• [Text block]:
※ ※ ※
In addition, two variant programs egrep and fgrep are available. egrep is the same as grep -E. fgrep is the same as grep -F
16-02-2020
The top program provides a dynamic real-time view of a running
       system.  It can display system summary information as well as a list
       of processes or threads currently being managed by the Linux kernel.
       The types of system summary information shown and the types, order
       and size of information displayed for processes are all user
       configurable and that configuration can be made persistent across
       restarts.

How can I delete all text before 16-02-2020 and turn the file into this:

16-02-2020
The top program provides a dynamic real-time view of a running
       system.  It can display system summary information as well as a list
       of processes or threads currently being managed by the Linux kernel.
       The types of system summary information shown and the types, order
       and size of information displayed for processes are all user
       configurable and that configuration can be made persistent across
       restarts.
1
  • 1
    actually is before, sorry! Commented Feb 16, 2020 at 18:52

3 Answers 3

3

You can do this with sed. The general format is:

sed -n '/pattern1/,/pattern2/p' file

The -n causes sed not to print unless explicitly told to with p. Som that command will print all lines that fall between a line matching pattern1 and one matching pattern2 (inclusive). If there are multiple matches, multiple lines will be printed.
※ ※ ※
• [Supplied information]:
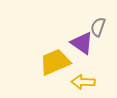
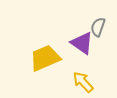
yellow trapezoid: moved 10 px left, 4 px up
yellow arrow: rotated 45 degrees clockwise
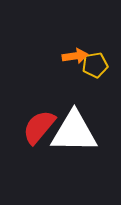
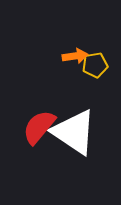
white triangle: rotated 33 degrees clockwise
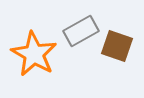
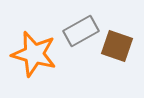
orange star: rotated 15 degrees counterclockwise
※ ※ ※
• [Written tasks]:
(1) Answer these questions from the sed discussion:
(a) Which grep option is egrep the same as?
(b) What kind of view does the top program provide?
(c) What does the -n option make sed do?
(2) Continue the sed discussion, starting right after its last sentence.
The material comes from a separate source and has no connection to the sed discussion.

• [Response list]:
(1)
(a) egrep is the same as grep -E.
(b) It provides a dynamic real-time view of a running system.
(c) It makes sed not print unless explicitly told to with p.

(2)
In your case, you want to print everything until the end of the file, so pattern2 will be $. Therefore, you're looking for this:

$ sed -n '/16-02-2020/,$p' file
16-02-2020
The top program provides a dynamic real-time view of a running
   system.  It can display system summary information as well as a list
   of processes or threads currently being managed by the Linux kernel.
   The types of system summary information shown and the types, order
   and size of information displayed for processes are all user
   configurable and that configuration can be made persistent across
   restarts.

On an unrelated note, fgrep and egrep are deprecated, you should use grep -F and grep -E. See man grep:

In addition, the variant programs egrep and fgrep are the same as grep -E and grep -F, respectively. These variants are deprecated, but are provided for backward compatibility.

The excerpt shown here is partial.